Phil, I wish I had thought of your clever idea. I had a 5" tapered flagpole which was long enough for a mast, but we decided it was a bit too light so I cut it in half and I am using the tapered top half for a topmast. Your idea would probably have worked for me. Oh well...
I built my two bandages almost to completion yesterday, using wood strips over a base of three layers of cloth and epoxy. Here. This morning they have cleaned up nicely and I have bogged the gaps. I think this will be a little easier to sand and fit than solid epoxy, and it has been very easy to do, so far. I presume, from your description, that you let the epoxy bandages cure, then made a dry fit – and finally glued the two parts together afterwards, is that right? In any case I think it will stick permanently and Jami can be reassured too. Read on:
Arne wrote:
“Even with a compression force of 200kp (I doubt it will ever reach that on that Gallion), the glue joint will hardly see more load than 0.2-0.4kp/cm2. Now, glue two bits of aluminium together with a contact surface of about 1-2 cm2. and pull them apart. You will find that it takes several kilos force.”
I tried that Arne, at the same time as investigating or comparing a couple of release agents.
I made seven aluminium tabs, each with a glue surface of 4sq cm, and glued them all to a strip of aluminium angle, like this. A liberal amount of glue was applied, to one gluing surface only (the aluminium tab) except in the case of (7). Each of the glue-coated tabs was then laid on the aluminium strip and a small length of timber placed over them, in order to provide a very light amount of pressure, and they were left to cure.
(1) CRC had been applied to the aluminium strip
(2) Baking paper sprayed with CRC had been applied to the aluminium strip
(3) Spray-on release agent had been sprayed on the aluminium strip
(4) Baking paper sprayed with release agent had been applied to the aluminium strip
(5) Baking paper on its own had been applied to the aluminium strip
(6) The aluminium tab (with glue) was laid on the aluminium strip, with no preparation to either of the gluing surfaces.
(7) The two gluing surfaces were carefully cleaned, sanded and primed with epoxy resin.

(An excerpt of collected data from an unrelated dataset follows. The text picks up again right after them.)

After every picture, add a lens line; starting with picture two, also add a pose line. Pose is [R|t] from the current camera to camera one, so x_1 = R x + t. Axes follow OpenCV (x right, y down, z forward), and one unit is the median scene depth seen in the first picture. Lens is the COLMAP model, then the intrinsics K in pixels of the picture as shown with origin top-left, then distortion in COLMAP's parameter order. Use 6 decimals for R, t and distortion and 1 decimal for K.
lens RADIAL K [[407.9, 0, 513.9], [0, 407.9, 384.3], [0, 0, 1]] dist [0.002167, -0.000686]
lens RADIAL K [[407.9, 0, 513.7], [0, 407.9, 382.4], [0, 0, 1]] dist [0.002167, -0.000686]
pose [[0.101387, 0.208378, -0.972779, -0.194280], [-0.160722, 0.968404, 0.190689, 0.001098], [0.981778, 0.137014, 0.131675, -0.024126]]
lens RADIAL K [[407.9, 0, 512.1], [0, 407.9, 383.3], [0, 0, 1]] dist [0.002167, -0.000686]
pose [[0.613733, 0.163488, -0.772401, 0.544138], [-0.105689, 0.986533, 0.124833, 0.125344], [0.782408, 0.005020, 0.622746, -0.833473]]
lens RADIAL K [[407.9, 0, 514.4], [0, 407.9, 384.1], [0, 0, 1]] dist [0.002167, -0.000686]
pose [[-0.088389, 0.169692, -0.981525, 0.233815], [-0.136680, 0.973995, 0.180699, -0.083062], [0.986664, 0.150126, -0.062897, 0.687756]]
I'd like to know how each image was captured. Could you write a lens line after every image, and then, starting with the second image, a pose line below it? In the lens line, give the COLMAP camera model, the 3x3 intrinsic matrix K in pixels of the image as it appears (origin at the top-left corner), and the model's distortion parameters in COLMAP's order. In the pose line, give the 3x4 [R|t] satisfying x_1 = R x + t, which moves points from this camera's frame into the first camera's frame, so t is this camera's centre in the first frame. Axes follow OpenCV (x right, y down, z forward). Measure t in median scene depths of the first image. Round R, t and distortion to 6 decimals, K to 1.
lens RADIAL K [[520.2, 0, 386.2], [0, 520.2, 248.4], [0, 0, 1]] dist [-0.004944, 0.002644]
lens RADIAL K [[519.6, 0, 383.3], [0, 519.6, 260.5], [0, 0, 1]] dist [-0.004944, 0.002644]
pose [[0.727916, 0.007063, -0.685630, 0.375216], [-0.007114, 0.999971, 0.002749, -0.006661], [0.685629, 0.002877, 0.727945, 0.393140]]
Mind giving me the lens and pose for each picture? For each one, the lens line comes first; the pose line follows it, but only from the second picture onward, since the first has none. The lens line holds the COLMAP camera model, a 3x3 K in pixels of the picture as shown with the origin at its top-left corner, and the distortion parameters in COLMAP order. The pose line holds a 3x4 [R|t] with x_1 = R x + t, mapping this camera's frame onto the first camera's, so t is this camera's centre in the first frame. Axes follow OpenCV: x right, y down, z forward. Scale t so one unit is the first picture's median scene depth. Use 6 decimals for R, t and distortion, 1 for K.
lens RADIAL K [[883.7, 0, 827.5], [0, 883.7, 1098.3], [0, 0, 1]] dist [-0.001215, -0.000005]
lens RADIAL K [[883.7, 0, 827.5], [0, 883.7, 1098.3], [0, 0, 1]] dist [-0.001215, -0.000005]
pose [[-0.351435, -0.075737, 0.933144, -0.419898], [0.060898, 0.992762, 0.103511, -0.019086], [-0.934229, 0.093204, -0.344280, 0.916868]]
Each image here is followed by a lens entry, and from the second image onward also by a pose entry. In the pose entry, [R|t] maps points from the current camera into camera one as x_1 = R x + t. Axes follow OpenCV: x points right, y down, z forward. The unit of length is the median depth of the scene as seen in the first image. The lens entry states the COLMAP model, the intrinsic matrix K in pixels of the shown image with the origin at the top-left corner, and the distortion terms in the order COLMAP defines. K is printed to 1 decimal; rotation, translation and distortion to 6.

When the resin was half cured, glue was applied to the aluminium tab and it was laid on the aluminium strip
After curing, (2) (4) (5) simply fell off. (3) required a slight bump before falling off. Each of the tabs took the glue with it. Neither CRC nor the spray-on parting agent prevented the baking paper from being glued to the tab.
(1) was able to withstand a light tug but was probably not stuck very well – I did not get to test it because it came off at some stage, I did not notice when, and it has been lost.
Conclusion: Proper spray-on parting agent is probably better than CRC but possibly not much better. Baking paper is a total success as a parting membrane. Epoxy will stick to it – but unlike printer paper (which I have tried and failed) it seems not to allow the epoxy to soak through and reach the other surface, hence it comes away cleanly taking the glue with it. See photograph of these results here.
Adhesion of epoxy to aluminium.
I hung various weights from tabs (6) and (7) with a view to testing to destruction.
(7) whose surfaces had been prepared and primed, has not yet failed. Here is a photo of it holding up three car batteries, the tailstock of a large lathe, an anvil and a dumbbell. It was way off the scale (my scales measure up to 50 kg only – that’s slightly more than 3 car batteries). The total weight here is estimated at 75kg or more. Look at the bend in the 40mm x 20mm strip of angle. I had no more weights so I left it stuck on and turned to (6).
(6) which was the simple glue joint and no preparation, held two car batteries and when I added the anvil it held for a moment, then with a bang it let go and something went past my left eyebrow with enough velocity that I decided testing would be over for the day. (It was probably tab (1), hurled off when (6) failed and the aluminium angle strip unsprung.)
I think the glue joint (6) was holding about 40kg when it yielded.
This photograph shows the two failed glued surfaces – evidently half the glue stuck to one surface, and the other half of the glue had stuck to both surfaces. It think if glue had been applied properly to both surfaces, it might have held more.
I went back and did some further testing on (7).
Would anybody like to guess the total static weight this join withheld?
Come on, experts- if anyone is prepared to try a guess, I’ll give you an answer tomorrow.